Estou-me lembrando de um quarto de hora de Rabelais, que ella me fez passar no theatro de D. Maria.

Acabára de realisar-se em Paris a première de Mr. Alphonse de Dumas Filho, e Santos, então á frente da empresa de D. Maria, encarregára-me de traduzir a peça em tres dias.

Tres dias, é um modo de dizer. Eu só tinha livres as noites, e foi justamente á noite que, passeando e fumando, ia ditando a traducção a um amigo meu, que se prestára a esse serviço, e que já hoje não existe.

D. Maria pôde finalmente dar a peça—por tal signal que em beneficio de Brazão.{138}

Na segunda noite cheguei ao theatro, entrei na platea, encostei-me a uma porta. Eu recebia, como todos os traductores, uma percentagem sobre os bilhetes vendidos. Vi que a casa estava completamente cheia, alegrou-me esse facto, que redundava em proveito meu, e ia a sair da platea quando inesperadamente ouvi a Gertrudes dizer em scena:

—Vai-te d'aqui, meu estupor.

Rebentou em todo o theatro uma hilaridade retumbante, o publico riu longamente, mas eu, fulminado, desesperado, corri á caixa, procurei por todos os cantos a Gertrudes.

Ella tinha sido chamada uma vez, muitas vezes: estava ainda em scena.

Mal que a vi dirigir-se para o camarim, corri ao seu encontro.

Gertrudes, rindo muito, como todos os outros artistas que com ella tinham estado em scena, disse-me:

—Já sei, já sei. Então que quer? Escapou-me!

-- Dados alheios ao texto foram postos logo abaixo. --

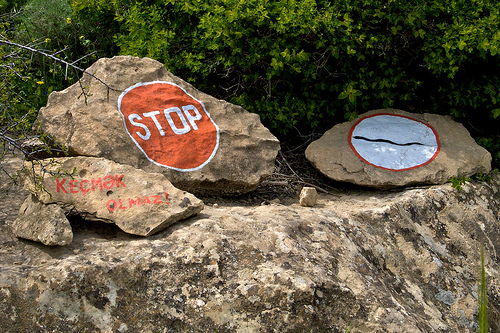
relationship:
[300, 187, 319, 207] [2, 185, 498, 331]
rock sitting on rock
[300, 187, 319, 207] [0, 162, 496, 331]
rock on a rock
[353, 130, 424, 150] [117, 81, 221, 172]
image of a stop sign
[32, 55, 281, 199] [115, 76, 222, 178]
rock with a stop sign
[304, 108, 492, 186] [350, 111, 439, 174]
rock with a sign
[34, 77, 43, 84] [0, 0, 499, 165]
flower in woods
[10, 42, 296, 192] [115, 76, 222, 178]
rock has stop sign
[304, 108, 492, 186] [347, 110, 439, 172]
rock has circle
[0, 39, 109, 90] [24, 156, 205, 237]
tree branch hangs over rock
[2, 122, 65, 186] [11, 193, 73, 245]
branch hangs over rock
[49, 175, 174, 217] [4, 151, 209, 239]
writing on rock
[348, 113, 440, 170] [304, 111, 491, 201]
art on rock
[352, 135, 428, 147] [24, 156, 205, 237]
snake on rock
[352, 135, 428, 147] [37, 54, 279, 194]
snake on rock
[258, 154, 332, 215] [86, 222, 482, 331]
sticks on rock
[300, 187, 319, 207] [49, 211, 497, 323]
rock on rock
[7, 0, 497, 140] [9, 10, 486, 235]
trees in background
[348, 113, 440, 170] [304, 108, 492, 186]
art on rock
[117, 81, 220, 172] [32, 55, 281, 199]
art on rock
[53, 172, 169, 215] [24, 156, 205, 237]
graffiti on rock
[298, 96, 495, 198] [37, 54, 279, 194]
rock on rock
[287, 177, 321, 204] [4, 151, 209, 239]
rock on rock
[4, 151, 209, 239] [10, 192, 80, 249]
rock on rock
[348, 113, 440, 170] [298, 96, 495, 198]
art on rock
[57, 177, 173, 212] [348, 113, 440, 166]
artist name on art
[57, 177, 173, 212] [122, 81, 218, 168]
artist name on art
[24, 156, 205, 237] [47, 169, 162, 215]
rock has foreign words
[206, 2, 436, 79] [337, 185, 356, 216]
foliage in ground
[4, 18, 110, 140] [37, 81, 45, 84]
plant has flower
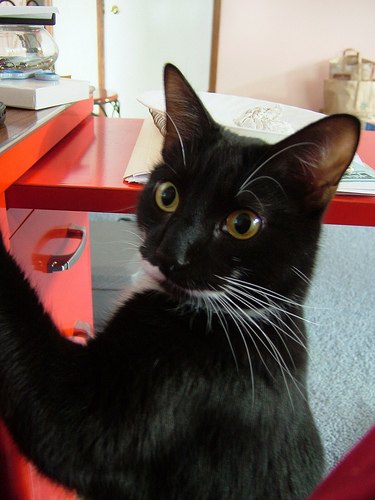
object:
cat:
[0, 64, 361, 499]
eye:
[224, 209, 262, 241]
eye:
[152, 180, 179, 212]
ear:
[288, 112, 361, 209]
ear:
[163, 65, 214, 156]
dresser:
[0, 86, 94, 500]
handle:
[45, 222, 87, 272]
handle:
[74, 320, 94, 338]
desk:
[0, 79, 374, 226]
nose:
[159, 247, 186, 265]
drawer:
[9, 211, 92, 500]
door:
[99, 0, 215, 120]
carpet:
[88, 213, 374, 487]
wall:
[216, 1, 375, 116]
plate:
[0, 76, 89, 112]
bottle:
[0, 24, 59, 70]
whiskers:
[237, 142, 324, 216]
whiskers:
[159, 109, 184, 176]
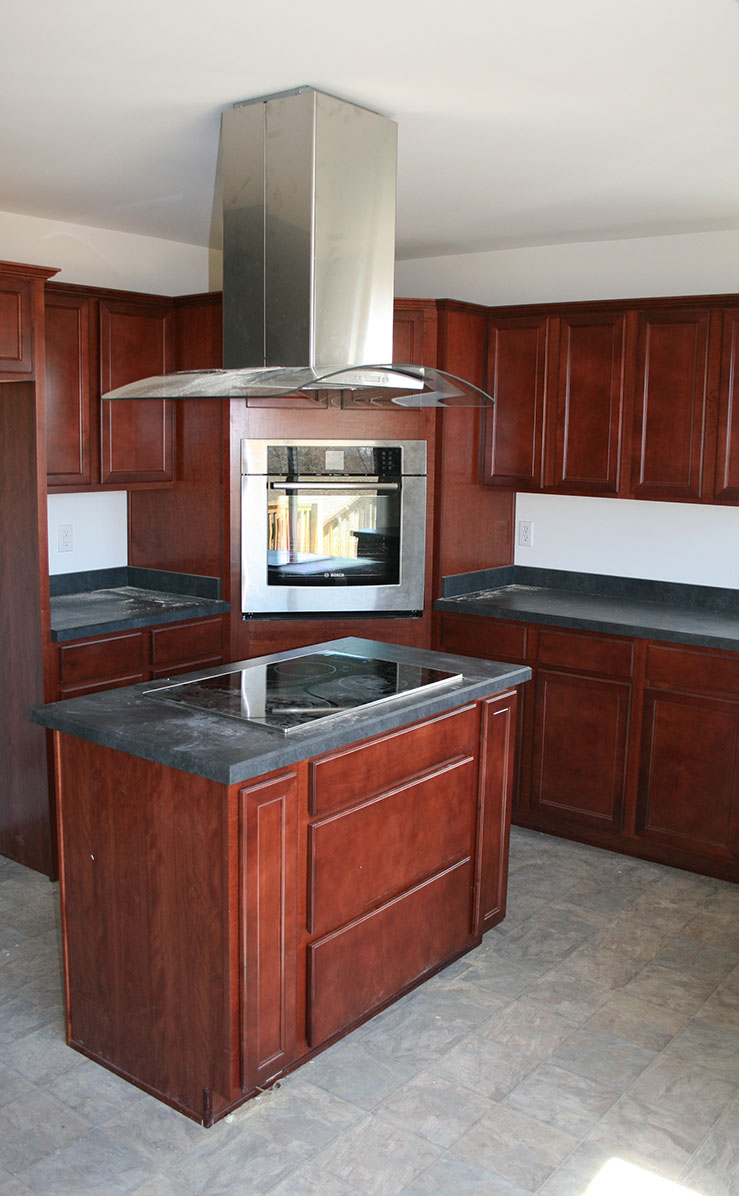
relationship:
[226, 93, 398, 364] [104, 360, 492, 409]
pipe above hood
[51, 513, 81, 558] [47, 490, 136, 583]
outlet on wall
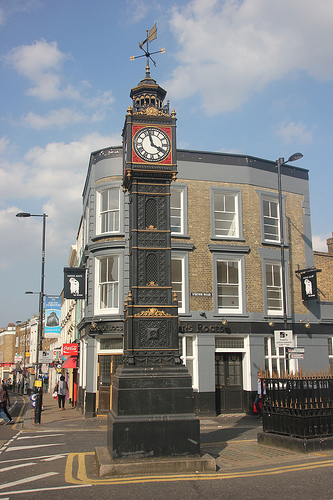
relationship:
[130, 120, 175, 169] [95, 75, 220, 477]
clock attached to a tower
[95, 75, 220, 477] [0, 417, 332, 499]
tower situated between streets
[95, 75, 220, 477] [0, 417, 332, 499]
tower between streets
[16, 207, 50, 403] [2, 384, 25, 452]
light on street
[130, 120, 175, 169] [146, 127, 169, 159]
clock says 3:58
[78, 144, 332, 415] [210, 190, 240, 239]
building has a window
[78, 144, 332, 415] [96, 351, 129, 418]
building has a door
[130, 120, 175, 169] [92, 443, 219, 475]
clock standing on a pedestal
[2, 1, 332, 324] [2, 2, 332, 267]
sky contains clouds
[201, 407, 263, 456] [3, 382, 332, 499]
shadow on ground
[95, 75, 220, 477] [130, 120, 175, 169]
tower contains a clock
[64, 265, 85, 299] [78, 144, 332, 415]
flag on building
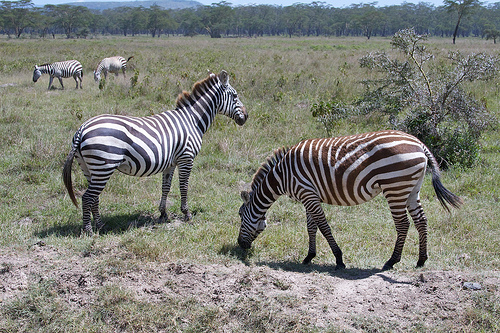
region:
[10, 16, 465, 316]
The zebras are in a field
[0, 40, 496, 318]
The zebras are male and female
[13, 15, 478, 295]
The zebras are looking for food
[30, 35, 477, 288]
The zebras are searching for water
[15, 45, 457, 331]
The zebras are looking for their mates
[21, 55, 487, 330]
The zebras are watching for danger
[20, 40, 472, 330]
The zebras are out in the open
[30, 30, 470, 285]
The zebras are having a great time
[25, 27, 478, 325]
The zebras are out in the sunshine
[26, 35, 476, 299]
The zebras are enjoying the day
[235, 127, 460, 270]
a zebra eating green grass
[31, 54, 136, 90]
two zebras in a grassland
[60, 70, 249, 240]
a zebra standing up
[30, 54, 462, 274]
four zebras standing in the grasslands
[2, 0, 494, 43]
trees next to a field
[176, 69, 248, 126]
the head of a zebra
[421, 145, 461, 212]
the tail of a zebra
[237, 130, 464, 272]
a stripped zebra eating grass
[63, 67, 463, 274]
two zebras standing by each other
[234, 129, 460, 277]
side view of a zebra eating grass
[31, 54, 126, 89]
Two zebras walking in the grass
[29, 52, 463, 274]
Four zebras in a field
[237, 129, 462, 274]
Brown and white striped zebra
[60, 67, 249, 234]
Black and white striped zebra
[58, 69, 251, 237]
Zebra standing in the grass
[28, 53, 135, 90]
Two zebras grazing on grass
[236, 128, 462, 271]
Zebra grazing on dry grass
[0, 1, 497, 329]
Safari scenery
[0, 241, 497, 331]
Mount of dirt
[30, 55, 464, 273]
Four zebras on a safari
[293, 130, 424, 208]
dirt on the zebra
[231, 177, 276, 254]
zebra is eating grass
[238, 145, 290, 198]
zebra's mane hair is black and white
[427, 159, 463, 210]
zebra's tail is swinging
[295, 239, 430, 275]
zebra's hooves are black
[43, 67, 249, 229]
zebra is standing still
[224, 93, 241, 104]
zebra's eye is black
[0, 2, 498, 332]
zebras standing in a field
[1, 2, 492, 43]
trees in the distance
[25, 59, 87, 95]
the zebra is eating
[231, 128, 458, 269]
a zebra is in a field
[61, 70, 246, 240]
a zebra is in a field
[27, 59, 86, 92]
a zebra is in a field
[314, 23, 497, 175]
a small flowering bush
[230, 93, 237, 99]
eye of a zebra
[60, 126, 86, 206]
tail of a zebra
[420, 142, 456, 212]
tail of a zebra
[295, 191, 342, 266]
legs of a zebra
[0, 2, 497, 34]
a line of trees in the distance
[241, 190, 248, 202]
ear ofa zebra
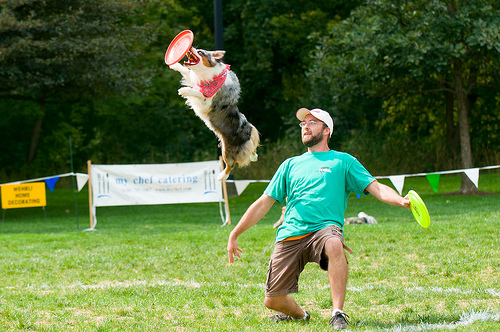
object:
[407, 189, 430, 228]
disk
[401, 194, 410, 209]
hand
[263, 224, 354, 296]
shorts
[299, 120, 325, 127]
glasses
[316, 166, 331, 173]
design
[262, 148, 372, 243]
shirt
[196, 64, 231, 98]
fabric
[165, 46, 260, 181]
dog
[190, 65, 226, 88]
neck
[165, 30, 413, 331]
contestants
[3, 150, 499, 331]
field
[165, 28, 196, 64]
frisbee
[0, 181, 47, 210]
sign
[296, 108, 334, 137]
cap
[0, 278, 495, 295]
boundary lines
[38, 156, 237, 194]
boundaries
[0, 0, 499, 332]
air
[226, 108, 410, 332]
man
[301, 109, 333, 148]
head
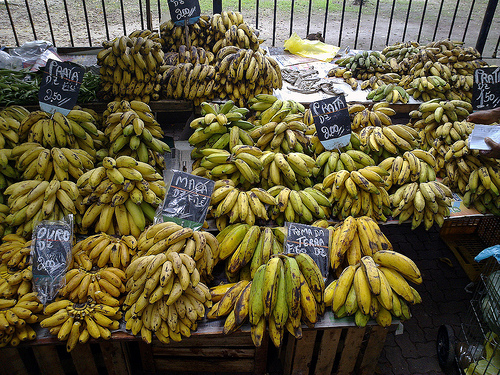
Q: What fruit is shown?
A: Bananas.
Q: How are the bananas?
A: Yellow.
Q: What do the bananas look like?
A: Bunch.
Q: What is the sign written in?
A: Chalk.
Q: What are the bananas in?
A: Bunches.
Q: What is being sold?
A: Bananas.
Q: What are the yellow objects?
A: Bananas.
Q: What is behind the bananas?
A: Fence.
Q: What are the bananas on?
A: Table.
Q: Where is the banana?
A: On the table?.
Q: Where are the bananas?
A: On the table?.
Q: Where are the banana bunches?
A: On the table.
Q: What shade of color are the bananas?
A: Yellow.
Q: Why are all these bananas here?
A: For sale.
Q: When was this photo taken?
A: During the day.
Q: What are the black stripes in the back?
A: Iron fencing.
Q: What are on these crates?
A: Bananas.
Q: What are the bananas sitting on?
A: Crates.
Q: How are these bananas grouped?
A: In bunches.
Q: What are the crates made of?
A: Wood.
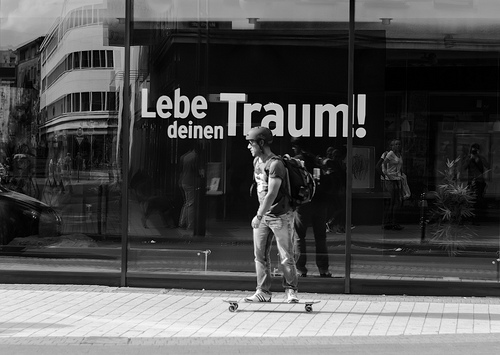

Mas o caso é que agradou.

Observei-lhe que esse lapso me prejudicava litterariamente; que eu podia ser accusado, com apparente razão, de ter deturpado a meu bel-prazer, e com mau gosto, o original de Dumas.

E ella, sentando-se no sophá do camarim, ainda arquejante, tomando um tom sentencioso, disse:

—Olhe, meu amigo, não viu como o publico gostou? D'isto é que toda a gente entende, e gosta. Perdoe o mal que lhe fiz, pelo bem que soube ao publico.

E eu, que entrára zangado, acabei rindo... tambem.

Nos ultimos tempos, a doença cavára sulcos profundos no seu rosto. E aquella forte e bella mulher, que parecia talhada, como Emilia das Neves, pelo cinzel de um estatuario, expirou decerto poucos momentos depois do espelho lhe ter dito: «Estás irremediavelmente morta.»

[12] Já falleceu. Era irmão de outro poeta illustre, que felizmente ainda vive, Manuel Duarte d'Almeida.—NOTA DA 2.ª EDIÇÃO.